## Action item
Beneath this instruction is a block of data; output from it exactly the lines that run from the one containing "солиден ръст в продажбите." through the one containing "тежка загуба.", inclusive.
(Material for the task Opens)
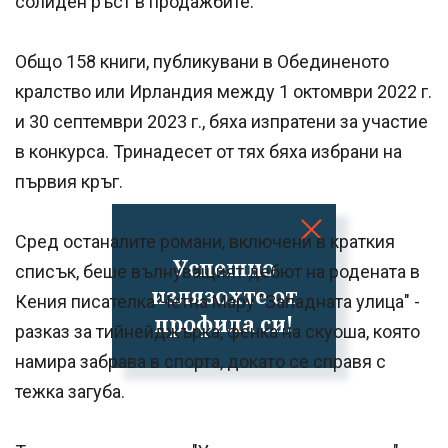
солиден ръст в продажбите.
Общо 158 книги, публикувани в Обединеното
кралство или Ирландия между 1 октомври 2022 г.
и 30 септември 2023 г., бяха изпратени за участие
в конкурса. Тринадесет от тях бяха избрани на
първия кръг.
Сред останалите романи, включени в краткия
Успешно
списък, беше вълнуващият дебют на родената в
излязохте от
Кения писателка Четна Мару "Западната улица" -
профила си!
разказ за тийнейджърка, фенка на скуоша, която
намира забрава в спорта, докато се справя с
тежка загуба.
(Material for the task Closes)
(Material for the task Opens)
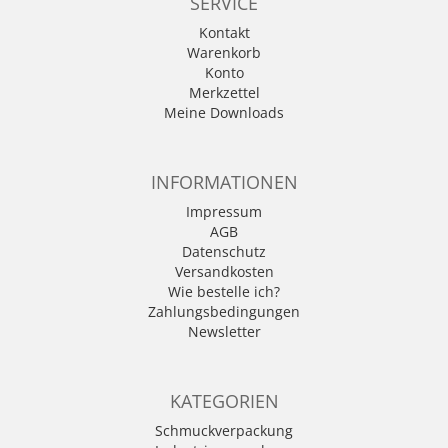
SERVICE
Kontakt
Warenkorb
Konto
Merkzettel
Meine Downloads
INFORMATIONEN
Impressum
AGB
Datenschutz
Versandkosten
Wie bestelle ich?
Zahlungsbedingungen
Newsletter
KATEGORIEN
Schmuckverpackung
(Material for the task Closes)
## Answer space
солиден ръст в продажбите.
Общо 158 книги, публикувани в Обединеното
кралство или Ирландия между 1 октомври 2022 г.
и 30 септември 2023 г., бяха изпратени за участие
в конкурса. Тринадесет от тях бяха избрани на
първия кръг.
Сред останалите романи, включени в краткия
Успешно
списък, беше вълнуващият дебют на родената в
излязохте от
Кения писателка Четна Мару "Западната улица" -
профила си!
разказ за тийнейджърка, фенка на скуоша, която
намира забрава в спорта, докато се справя с
тежка загуба.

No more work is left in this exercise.